Cuando todos y cada uno de los caballeros ya había realizado su intento apareció volando el guerrero desconocido, montado sobre su hermoso corcel. De a poco, fue descendiendo suavemen­te hasta que los cascos de su caballo se posaron sobre la arena de la playa. El bravo jinete desmontó y caminó erguido hacia el lu­gar donde se encontraban las tres cabezas anudadas del dragón. Con un rápido movimiento de sus diestras manos deshizo los nu­dos y las tres cabezas rodaron unos metros sobre la arena.

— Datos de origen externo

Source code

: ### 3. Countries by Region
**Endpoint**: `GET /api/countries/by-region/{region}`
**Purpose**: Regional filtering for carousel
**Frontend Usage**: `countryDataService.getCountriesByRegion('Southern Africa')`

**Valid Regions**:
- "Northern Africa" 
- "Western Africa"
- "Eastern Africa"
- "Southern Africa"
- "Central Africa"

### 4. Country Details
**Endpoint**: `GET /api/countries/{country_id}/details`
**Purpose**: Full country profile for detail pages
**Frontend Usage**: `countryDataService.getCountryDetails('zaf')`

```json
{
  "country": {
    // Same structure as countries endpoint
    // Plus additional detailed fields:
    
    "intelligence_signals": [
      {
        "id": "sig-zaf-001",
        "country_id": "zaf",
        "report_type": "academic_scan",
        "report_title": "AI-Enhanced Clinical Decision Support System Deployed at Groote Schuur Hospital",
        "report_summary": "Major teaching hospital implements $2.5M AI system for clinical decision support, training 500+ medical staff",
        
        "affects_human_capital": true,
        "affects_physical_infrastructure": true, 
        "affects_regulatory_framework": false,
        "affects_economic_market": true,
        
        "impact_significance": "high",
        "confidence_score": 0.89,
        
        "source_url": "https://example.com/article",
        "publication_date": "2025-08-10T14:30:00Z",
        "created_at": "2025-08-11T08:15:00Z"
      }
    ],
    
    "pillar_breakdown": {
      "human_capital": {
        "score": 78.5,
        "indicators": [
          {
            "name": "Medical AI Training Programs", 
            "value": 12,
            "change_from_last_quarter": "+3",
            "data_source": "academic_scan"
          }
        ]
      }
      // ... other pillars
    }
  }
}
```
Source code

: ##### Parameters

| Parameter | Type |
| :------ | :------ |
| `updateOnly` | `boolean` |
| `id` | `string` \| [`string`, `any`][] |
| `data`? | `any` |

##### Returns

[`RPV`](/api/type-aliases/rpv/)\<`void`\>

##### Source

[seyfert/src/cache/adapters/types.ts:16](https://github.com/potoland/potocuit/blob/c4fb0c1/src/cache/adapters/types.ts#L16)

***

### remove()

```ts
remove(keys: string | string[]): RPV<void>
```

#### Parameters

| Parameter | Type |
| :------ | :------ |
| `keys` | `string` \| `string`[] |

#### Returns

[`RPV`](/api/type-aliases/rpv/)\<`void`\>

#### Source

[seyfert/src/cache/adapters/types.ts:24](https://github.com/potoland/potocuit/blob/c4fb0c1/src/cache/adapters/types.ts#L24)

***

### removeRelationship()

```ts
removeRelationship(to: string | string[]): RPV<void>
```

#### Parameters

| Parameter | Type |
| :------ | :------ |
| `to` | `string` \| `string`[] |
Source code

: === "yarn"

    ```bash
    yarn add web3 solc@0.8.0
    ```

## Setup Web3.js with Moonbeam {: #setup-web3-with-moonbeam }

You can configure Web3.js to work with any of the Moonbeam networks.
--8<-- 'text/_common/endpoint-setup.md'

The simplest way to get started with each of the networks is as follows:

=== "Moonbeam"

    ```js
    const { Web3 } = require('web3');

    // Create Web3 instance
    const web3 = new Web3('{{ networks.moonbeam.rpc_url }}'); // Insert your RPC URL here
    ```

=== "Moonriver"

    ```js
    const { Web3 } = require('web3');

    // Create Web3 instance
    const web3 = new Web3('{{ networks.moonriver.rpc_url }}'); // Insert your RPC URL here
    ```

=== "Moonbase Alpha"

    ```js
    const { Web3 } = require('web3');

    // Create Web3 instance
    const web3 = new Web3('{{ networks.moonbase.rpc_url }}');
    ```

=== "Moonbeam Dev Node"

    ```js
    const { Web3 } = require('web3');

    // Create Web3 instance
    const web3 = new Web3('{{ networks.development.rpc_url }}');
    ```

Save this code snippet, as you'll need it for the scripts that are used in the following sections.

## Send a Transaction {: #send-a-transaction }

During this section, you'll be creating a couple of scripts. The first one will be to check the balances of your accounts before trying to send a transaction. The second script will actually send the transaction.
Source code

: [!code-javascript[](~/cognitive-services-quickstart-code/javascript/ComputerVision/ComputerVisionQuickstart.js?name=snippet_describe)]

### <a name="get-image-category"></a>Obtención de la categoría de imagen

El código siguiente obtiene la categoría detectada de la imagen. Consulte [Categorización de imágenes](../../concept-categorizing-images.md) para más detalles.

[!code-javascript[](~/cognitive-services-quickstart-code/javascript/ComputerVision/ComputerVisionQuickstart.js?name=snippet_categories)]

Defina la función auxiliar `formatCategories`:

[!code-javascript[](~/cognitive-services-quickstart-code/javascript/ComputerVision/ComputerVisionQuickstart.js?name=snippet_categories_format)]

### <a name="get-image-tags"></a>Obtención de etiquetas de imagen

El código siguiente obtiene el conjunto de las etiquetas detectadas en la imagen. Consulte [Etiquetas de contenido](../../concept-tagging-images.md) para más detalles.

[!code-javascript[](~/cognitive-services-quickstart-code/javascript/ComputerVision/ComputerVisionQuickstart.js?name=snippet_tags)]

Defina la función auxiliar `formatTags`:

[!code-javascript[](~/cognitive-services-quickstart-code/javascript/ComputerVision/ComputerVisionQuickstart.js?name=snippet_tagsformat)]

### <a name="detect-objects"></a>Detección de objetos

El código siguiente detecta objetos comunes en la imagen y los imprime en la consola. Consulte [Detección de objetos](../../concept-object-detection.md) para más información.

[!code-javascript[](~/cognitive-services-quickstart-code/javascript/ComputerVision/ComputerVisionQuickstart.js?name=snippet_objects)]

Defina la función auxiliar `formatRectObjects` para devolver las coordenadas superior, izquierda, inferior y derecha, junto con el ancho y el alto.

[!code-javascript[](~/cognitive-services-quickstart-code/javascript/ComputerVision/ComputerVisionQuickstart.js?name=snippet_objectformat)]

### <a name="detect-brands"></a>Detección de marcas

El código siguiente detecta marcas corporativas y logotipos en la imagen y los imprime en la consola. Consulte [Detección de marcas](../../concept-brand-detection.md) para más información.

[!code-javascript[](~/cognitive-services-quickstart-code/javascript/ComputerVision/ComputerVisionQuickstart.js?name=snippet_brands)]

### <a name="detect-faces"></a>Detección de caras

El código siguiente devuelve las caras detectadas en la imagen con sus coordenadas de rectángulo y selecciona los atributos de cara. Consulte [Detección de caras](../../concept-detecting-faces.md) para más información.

-¡Él, él es mi salvador! -gritó la princesa y empezó a correr con los brazos abiertos a su encuentro.
El héroe la recibió abriendo los suyos, a su vez, y la estrechó contra su formidable pecho al mismo tiempo que la besaba apa­sionadamente.
Entonces, los caballeros mentirosos se retiraron derrotados y el rey le dio, ahí mismo, la bendición a la feliz pareja para que se uniese enseguida en matrimonio.